Suppose, the main method is inside any default class whereas there is an another public class also; Now to compile, the file name will have to be- of the name of the public class. So to run the program, which should be selected as the file name; either the name of the public class which was selected to compile the file or the name of the default class which has the main method?
If, the default classes have the public or protected members, will the members be accessible outside of the package? Is this condition legal? If yes, where it is applied? Give some examples.

Provide reason why I should do your homework for you. What if you are trying to learn java? How will you learn java if you don't do your own homework? What if the information is readily available in the extensive documentation provided by Sun? Provide examples.

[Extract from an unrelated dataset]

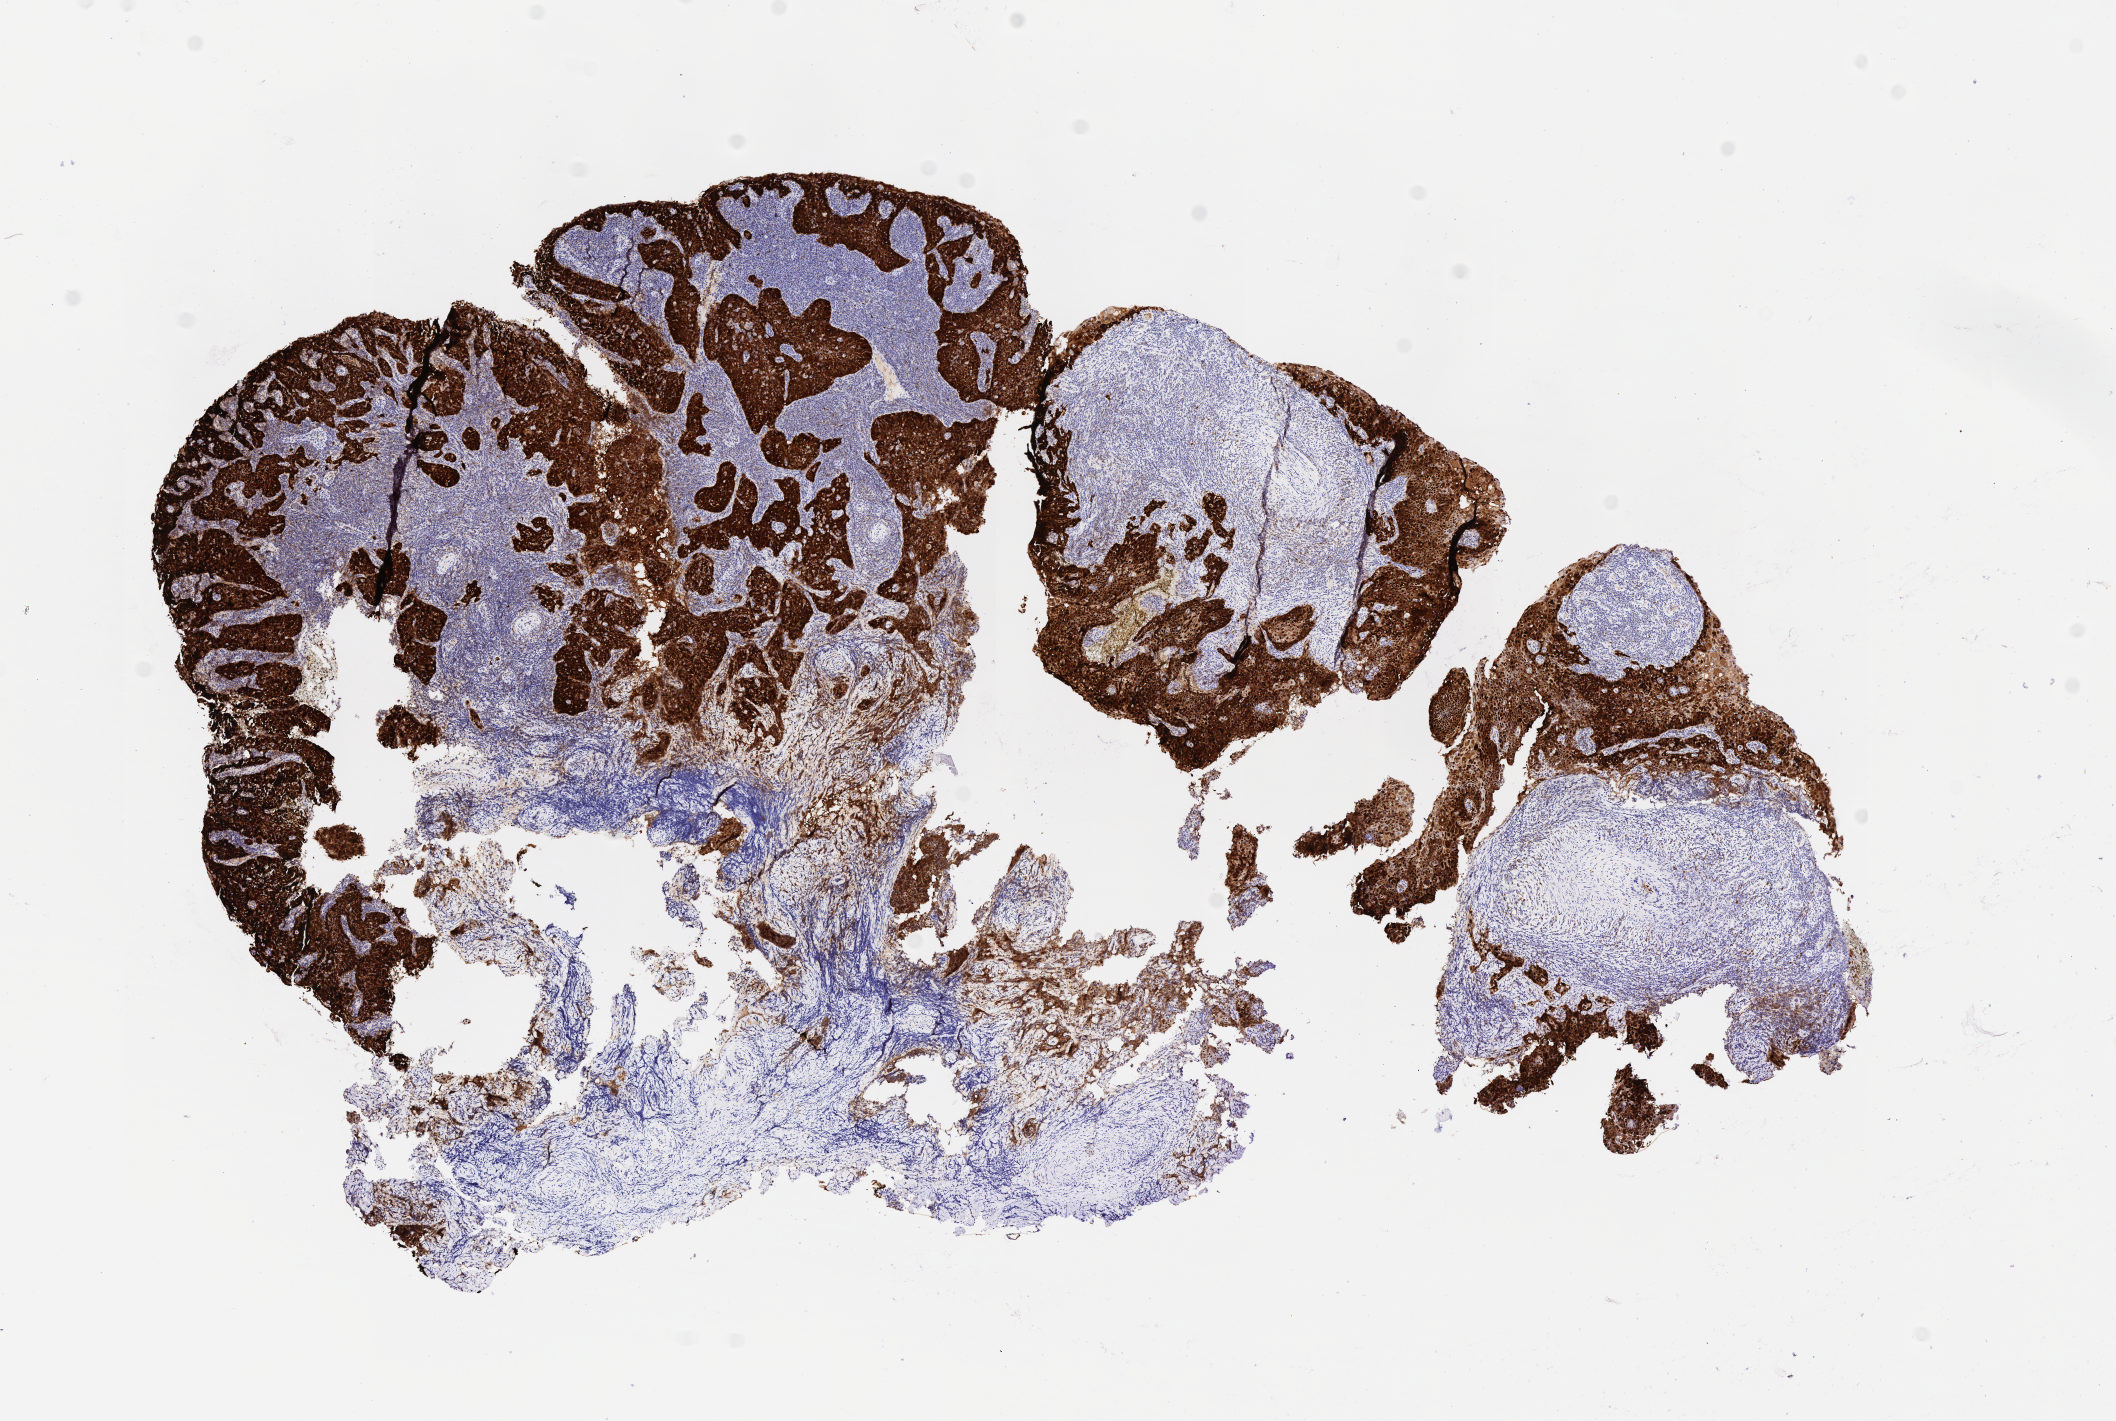
Immunohistochemistry (IHC) whole-slide image stained for p16 (p16INK4a), a low-resolution overview of the entire scanned area, about 8.6 x 5.7 mm, specimen: tumor tissue, anatomic site: cervix. Patient female; 43 years old.
Histologic diagnosis: Squamous cell carcinoma, keratinizing, NOS.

If you are new to Java I can understand your confusion. It really took me a while to get some grip of different protection levels. It is not anyone elses job to do your homework, but I will give you some links and explanation to start with and hopefully you will feel confident enough to try start coding. :)

Java is both a name-equivalence language and a name-equivalence environment. This means that things with the same name are seen as the same. If you have two classes with the same name but different implementations Java will not be able to tell them apart. In such a case, which class that will be used depends on the order in which the class files are encountered.

If you do not declare that your class belongs to a specific package it will automatically belong to a default unnamed package. Belonging to an unnamed package increases the possibility for classes with equal names to be mixed up. That is a good reason to start using packages already from the beginning. That is also a way to impress ones teacher. :)

Here you can read a bit about naming conventions:
http://www.oracle.com/technetwork/java/codeconventions-135099.html

Here you can read about classes and access controll of fields and methods.
http://download.oracle.com/javase/tutorial/java/javaOO/index.html

A top level class labeled as public is visible to all classes everywhere.
A top level class that has no label is visible only within its own package.

The same options applies to interfaces.

If an interface is labeled as public, then all its field and methods can be accessed as public.
If an interface is not labeled then all its field and methods can only be accessed inside the package the interface belongs to.

Fields and methods (in a class) that are labeled as private can only be accessed in their own class.
Fields and methods (in a class) that are not labeled at all can only be accessed in their own class and other classes inside the package the class belongs to.
Fields and methods (in a class) that are labeled as protected can only be accessed in their own class, other classes inside the package the class belongs to and subclasses to their own class inside other packages.
Fields and methods (in a class) that are labeled as public can be accessed from all classes everywhere.